=== EXERCISE REQUIREMENTS ===
Reproduce verbatim the passage of the Bayside West text starting with "- ZIP codes: 33611" and going on through "South Tampa district.".

[SOURCE EXTRACT]

- Bayside West Location within the state of Florida
- Coordinates: 27°56′12″N 82°31′34″W﻿ / ﻿27.93667°N 82.52611°W
- Country: United States
- State: Florida
- County: Hillsborough
- City: Tampa

Population (2000)
- • Total: 1,629
- Time zone: UTC-5 (Eastern (EST))
- • Summer (DST): UTC-4 (EDT)
- ZIP codes: 33611 and 33629
- Area code: 813

= Bayside West =

Bayside West is a neighborhood within the city limits of Tampa, Florida. As of the 2000 census the neighborhood had a population of 1,629. The ZIP Codes serving the area are 33611 and 33629.

==Geography==
Bayside West boundaries are Bay Villa Avenue to the north, Tampa Bay to the west, U.S. Route 92 (Gandy Boulevard) to the south, and Manhattan Avenue to the east. The neighborhood is part of South Tampa district.

==Demographics==
The median income for the neighborhood is $37,262, which is slightly above citywide average.

The age distribution was 15.6% under the age of 20, 35.8% from 20 to 39, 22.4% from 40 to 59, and 26.4% who were 60 years of age or older. The average household size 1.773, which is below the citywide average of 2.36 and The percentage of homes with children is 13.2, which is below the citywide average of 25.2%

==Education==
Bayside West is served by Hillsborough County Public Schools, which serves the city of Tampa and Hillsborough County. Madison Middle is located within the neighborhood.

[/SOURCE EXTRACT]
[SUPPLIED ENTRIES]

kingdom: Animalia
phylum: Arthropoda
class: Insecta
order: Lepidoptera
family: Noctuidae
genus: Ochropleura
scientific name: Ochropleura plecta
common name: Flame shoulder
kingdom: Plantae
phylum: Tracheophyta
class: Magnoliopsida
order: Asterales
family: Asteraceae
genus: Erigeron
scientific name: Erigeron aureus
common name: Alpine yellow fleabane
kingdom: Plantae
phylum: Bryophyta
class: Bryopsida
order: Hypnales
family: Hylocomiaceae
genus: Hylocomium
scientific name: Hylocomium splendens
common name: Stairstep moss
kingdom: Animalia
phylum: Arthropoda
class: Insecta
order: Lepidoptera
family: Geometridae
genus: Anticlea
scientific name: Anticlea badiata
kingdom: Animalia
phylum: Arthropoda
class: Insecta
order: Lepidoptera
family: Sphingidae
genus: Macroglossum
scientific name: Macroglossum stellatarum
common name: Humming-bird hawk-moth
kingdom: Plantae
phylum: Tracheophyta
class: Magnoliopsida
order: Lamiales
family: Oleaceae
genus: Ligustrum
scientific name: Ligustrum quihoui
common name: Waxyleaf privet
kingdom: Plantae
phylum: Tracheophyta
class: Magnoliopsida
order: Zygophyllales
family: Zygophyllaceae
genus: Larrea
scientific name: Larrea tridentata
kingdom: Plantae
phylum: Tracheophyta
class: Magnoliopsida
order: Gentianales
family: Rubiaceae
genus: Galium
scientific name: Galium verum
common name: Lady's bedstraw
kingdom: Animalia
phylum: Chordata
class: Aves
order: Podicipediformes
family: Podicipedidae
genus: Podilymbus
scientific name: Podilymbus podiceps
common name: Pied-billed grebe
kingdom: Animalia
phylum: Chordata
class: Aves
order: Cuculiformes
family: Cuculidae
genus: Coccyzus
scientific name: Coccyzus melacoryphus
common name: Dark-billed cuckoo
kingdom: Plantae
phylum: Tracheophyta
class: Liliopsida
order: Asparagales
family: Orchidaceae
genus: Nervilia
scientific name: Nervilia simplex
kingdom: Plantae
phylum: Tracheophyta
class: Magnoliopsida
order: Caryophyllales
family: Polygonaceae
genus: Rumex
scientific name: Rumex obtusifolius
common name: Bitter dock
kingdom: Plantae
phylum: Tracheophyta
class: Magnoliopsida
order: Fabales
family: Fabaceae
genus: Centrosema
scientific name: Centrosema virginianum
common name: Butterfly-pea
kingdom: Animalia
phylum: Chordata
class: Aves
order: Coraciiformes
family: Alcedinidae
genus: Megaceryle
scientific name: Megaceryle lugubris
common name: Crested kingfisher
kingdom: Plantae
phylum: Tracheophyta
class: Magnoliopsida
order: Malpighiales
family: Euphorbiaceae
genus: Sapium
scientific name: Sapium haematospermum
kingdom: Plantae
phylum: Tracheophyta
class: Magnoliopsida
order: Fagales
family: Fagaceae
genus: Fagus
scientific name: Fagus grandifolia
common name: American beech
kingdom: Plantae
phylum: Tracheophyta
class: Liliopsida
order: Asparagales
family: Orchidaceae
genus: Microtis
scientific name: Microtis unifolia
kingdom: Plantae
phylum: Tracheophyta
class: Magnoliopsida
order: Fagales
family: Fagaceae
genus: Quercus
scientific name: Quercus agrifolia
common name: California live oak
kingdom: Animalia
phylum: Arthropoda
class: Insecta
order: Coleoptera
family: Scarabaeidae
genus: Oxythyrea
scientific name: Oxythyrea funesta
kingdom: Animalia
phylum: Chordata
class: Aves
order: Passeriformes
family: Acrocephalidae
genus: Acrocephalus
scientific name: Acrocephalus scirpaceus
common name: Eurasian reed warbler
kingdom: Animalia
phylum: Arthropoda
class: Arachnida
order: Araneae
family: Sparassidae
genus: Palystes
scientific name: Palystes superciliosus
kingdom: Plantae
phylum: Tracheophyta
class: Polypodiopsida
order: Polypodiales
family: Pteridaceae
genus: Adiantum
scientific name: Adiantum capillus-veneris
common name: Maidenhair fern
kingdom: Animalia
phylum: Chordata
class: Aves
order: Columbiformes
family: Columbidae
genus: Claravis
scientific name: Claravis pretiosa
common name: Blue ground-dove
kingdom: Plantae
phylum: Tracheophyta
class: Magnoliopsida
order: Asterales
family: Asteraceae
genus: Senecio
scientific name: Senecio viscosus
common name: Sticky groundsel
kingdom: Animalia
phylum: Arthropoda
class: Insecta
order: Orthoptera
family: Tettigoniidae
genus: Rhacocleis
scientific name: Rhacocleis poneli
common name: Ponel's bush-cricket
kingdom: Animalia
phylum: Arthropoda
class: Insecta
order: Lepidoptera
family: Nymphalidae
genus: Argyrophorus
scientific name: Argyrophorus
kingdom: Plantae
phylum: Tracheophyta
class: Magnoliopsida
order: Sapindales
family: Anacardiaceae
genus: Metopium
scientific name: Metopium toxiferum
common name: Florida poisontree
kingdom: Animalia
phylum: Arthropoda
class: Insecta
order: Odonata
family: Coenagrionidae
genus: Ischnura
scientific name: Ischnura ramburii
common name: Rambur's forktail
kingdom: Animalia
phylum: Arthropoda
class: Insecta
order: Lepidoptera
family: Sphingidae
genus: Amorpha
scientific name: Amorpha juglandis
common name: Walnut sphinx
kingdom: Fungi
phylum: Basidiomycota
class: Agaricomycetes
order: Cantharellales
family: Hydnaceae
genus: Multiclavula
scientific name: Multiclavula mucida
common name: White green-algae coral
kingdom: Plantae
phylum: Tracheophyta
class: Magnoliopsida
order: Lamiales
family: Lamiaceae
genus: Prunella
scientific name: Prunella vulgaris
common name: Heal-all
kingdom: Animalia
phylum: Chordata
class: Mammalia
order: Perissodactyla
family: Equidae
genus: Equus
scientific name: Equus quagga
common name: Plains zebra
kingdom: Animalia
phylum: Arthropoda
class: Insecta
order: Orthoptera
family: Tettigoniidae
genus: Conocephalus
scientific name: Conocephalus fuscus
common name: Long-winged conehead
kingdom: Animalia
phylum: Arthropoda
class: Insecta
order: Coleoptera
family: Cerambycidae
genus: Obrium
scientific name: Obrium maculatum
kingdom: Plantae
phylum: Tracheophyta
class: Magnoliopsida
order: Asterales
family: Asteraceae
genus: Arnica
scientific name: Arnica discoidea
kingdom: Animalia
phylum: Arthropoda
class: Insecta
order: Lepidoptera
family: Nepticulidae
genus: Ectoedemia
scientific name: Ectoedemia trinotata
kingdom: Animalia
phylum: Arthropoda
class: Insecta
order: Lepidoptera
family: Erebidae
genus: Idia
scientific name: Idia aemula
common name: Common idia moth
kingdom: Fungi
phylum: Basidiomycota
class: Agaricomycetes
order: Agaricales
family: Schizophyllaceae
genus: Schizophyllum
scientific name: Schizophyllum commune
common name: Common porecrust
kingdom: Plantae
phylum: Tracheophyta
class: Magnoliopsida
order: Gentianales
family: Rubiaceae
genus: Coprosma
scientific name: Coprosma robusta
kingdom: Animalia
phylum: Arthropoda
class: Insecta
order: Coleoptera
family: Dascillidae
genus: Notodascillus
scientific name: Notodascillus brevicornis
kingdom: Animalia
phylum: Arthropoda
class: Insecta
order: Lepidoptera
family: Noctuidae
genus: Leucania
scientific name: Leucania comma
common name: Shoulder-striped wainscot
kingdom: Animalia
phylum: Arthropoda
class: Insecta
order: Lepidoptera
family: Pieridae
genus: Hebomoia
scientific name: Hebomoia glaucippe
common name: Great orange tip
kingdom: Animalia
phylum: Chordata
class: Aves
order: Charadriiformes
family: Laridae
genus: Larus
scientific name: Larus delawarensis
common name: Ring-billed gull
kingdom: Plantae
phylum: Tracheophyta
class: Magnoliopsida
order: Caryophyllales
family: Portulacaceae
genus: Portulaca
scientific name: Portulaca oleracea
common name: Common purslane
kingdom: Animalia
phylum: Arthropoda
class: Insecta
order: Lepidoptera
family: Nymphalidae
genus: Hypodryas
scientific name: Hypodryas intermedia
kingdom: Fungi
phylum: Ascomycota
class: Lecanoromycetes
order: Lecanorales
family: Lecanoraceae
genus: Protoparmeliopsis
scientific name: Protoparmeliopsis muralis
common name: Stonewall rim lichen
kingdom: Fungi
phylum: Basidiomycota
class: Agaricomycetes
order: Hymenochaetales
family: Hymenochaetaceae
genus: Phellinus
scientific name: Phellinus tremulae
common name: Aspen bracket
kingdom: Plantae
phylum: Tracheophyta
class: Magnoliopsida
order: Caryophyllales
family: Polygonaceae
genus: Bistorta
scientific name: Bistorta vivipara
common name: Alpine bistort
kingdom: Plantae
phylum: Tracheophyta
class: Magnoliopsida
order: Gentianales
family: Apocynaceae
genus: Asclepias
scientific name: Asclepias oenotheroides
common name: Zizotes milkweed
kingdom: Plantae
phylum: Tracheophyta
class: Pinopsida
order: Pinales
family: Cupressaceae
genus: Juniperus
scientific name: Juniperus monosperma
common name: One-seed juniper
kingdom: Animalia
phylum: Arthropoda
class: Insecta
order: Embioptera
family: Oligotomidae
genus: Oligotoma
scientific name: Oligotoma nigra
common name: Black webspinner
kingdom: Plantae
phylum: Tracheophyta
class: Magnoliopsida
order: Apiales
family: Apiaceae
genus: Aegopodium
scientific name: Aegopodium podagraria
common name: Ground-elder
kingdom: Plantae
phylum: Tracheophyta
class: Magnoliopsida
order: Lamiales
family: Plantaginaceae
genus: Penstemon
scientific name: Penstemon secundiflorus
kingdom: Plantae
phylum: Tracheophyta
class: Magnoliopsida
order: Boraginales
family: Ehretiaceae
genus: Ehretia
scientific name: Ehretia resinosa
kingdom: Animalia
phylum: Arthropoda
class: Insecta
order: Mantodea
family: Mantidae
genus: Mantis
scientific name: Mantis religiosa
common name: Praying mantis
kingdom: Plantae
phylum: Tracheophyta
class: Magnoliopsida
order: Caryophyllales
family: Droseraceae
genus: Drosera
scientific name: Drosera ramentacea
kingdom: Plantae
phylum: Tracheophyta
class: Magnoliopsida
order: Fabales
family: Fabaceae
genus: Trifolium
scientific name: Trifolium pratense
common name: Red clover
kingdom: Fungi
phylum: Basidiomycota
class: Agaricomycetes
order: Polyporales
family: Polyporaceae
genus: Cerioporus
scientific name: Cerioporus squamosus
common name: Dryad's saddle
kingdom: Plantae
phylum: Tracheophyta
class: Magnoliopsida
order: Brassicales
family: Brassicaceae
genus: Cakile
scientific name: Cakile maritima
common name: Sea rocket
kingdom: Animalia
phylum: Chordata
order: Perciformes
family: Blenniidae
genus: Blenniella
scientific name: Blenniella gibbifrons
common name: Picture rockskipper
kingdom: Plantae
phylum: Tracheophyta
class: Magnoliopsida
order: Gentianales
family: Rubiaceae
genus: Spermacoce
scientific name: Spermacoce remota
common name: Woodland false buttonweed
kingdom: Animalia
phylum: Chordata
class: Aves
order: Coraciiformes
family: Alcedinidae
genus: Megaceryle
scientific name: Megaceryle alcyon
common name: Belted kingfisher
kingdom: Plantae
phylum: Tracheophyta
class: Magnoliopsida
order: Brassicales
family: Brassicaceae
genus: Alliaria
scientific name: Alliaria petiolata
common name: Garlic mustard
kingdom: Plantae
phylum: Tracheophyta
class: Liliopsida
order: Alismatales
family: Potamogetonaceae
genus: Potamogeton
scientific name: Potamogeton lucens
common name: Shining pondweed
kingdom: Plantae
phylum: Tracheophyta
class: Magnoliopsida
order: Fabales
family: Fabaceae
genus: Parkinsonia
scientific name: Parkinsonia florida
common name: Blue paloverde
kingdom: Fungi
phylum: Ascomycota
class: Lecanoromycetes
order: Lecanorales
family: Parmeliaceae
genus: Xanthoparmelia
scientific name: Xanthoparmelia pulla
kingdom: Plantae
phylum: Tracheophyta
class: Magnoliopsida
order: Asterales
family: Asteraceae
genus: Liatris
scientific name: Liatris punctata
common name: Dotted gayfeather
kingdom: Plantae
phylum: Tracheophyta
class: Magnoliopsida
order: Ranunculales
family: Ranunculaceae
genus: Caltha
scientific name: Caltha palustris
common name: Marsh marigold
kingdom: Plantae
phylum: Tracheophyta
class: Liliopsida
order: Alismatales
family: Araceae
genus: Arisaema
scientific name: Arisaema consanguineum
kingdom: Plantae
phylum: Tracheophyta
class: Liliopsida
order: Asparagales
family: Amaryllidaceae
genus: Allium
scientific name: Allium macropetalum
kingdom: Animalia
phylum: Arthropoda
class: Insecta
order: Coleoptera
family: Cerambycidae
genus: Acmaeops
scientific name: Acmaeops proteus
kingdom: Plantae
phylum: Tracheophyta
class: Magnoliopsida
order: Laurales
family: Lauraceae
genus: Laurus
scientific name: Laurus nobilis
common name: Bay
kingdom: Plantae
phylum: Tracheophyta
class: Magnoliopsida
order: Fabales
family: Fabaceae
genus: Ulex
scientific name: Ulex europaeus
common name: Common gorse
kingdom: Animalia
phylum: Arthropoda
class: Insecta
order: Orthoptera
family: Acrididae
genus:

[/SUPPLIED ENTRIES]

=== EXERCISE OUTPUT ===
- ZIP codes: 33611 and 33629
- Area code: 813

= Bayside West =

Bayside West is a neighborhood within the city limits of Tampa, Florida. As of the 2000 census the neighborhood had a population of 1,629. The ZIP Codes serving the area are 33611 and 33629.

==Geography==
Bayside West boundaries are Bay Villa Avenue to the north, Tampa Bay to the west, U.S. Route 92 (Gandy Boulevard) to the south, and Manhattan Avenue to the east. The neighborhood is part of South Tampa district.